A €113,000 High Court award to a man who fell off his bicycle when he went over a broken concrete ramp overlapping a cattle grid has been overturned by the Court of Appeal.
Edward O'Riordan was 64 when the accident happened while he was out for a leisurely summer cycle near his home in Shannon, Co Clare, on August 3rd, 2014. He suffered a serious injury to his left ankle.
He sued Clare Co Council and Response Engineering Ltd. In 2019, Mr Justice David Barniville, then of the High Court, awarded €140,000 but reduced it to €113,404, after finding Mr O'Riordan guilty of contributory negligence.
The court heard the cattle grid, part of the road to the factory of the synthetic diamond-materials manufacturer, De Beers, was built by the Shannon Development Authority whose functions, including responsibility for roads, were transferred to the council in 2004.
There was no evidence the council carried out a survey at the time of the transfer and nothing was done by the council to the cattle grid or a concrete ramp which broke away and created a one-inch drop which led to Mr O'Riordan's fall.
The council appealed the High Court decision and on Tuesday, Mr Justice Seamus Noonan, on behalf of the three-judge Court of Appeal "with considerable regret" allowed the appeal and overturned the award.
Mr Justice Noonan said it was impossible not to feel considerable sympathy for Mr O'Riordan who was engaging in a healthy leisure pursuit when an accident befell him which was largely not of his making and had permanent and serious repercussions for him.
He said one instinctively feels that a remedy ought to be available for someone like Mr O'Riordan for the negligence of a public body.
However, the ancient rule of non-feasance - where a roads authority is not liable in a case like this - has been abolished in England where it originated but still holds sway in this jurisdiction, he said.
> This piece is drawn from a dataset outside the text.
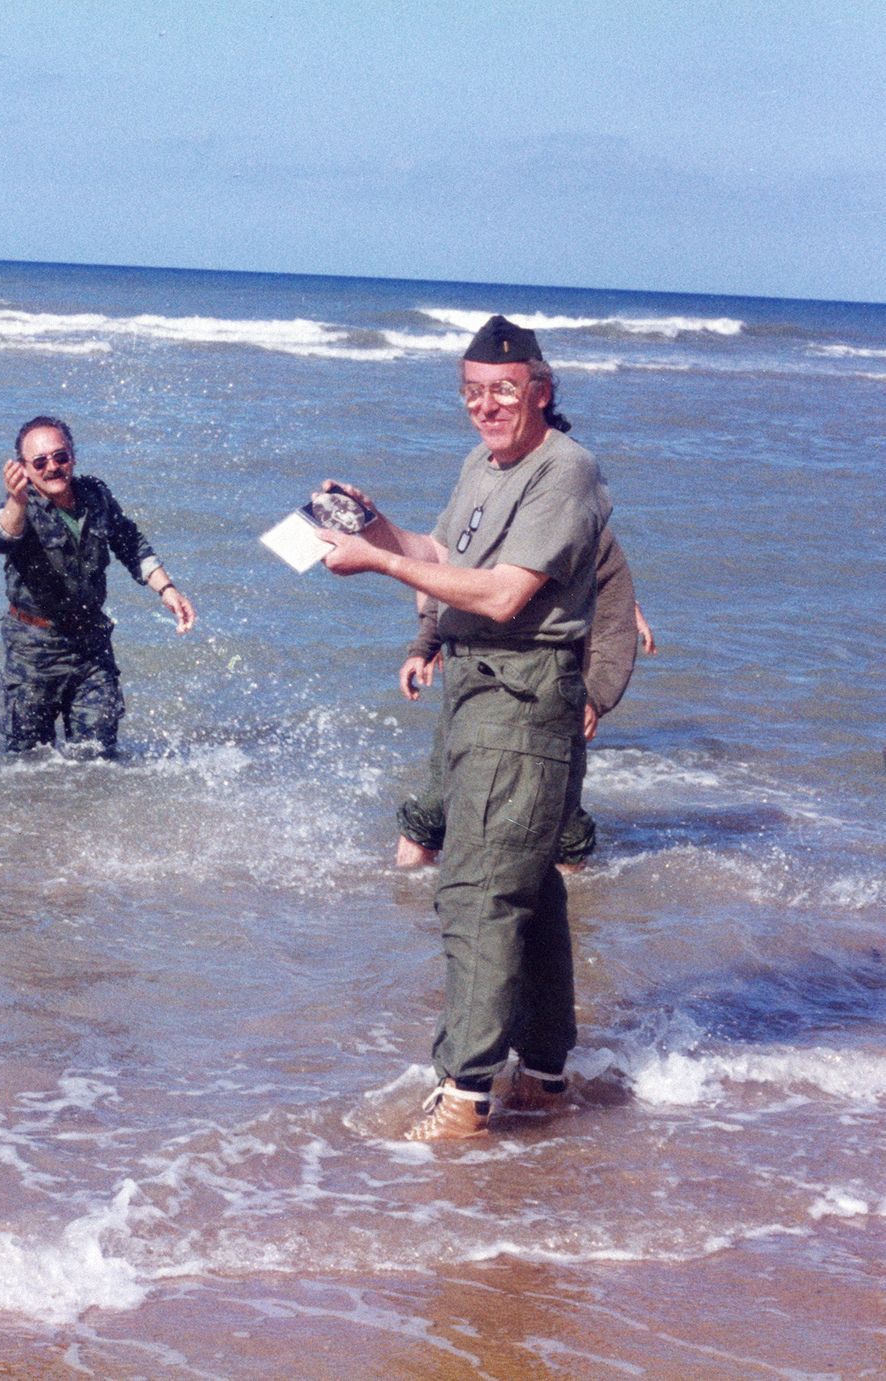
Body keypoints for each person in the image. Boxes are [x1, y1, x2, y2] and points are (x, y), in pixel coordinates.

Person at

"Perhaps it is time for it to be re-evaluated, but such is now beyond the competence of the courts," he said.
Earlier, he said the legal authorities on non-feasance demonstrate that the rule concerning liability for non-feasance extends to all forms of civil liability and is not confined in its operation to causes of action founded on negligence as distinct from public nuisance.
The rule is often seen as anomalous, as it was in this case when it was in the High Court and the judge their found it unfair and perhaps even unconscionable in some respects, he said.
"It sits ill with modern concepts of negligence and culpability," he said.
Therefore, for example, even in circumstances where a highway authority not only knows, or ought to have known, of a danger on the highway but has been repeatedly and explicitly informed of it, it remains the position that it has no liability for a failure to intervene, assuming of course it did not create the danger in the first place, he said.
"Nor does a highway authority have any duty to warn because, as a previous judgment found, “travellers had to look out for themselves.”
The rule is so firmly entrenched in our law that nothing short of statutory intervention of the kind contained in the 1961 the Civil Liability Act, 1961 can dislodge it, he said.
However, 60 years since that Act was passed, the relevant section has not been commenced in law which speaks to its "huge significance for the Exchequer".
If anything, far from being reversed by statute, it was expressly preserved in the 1993 Roads Act which stated nothing in that Act affected the law in relation to liability for a road authority for failure to maintain a public road.
He said the issue of costs will be dealt with later if necessary, but he urged the council, given the important point of principle in this case, not to seek the costs of these proceedings against Mr O'Riordan.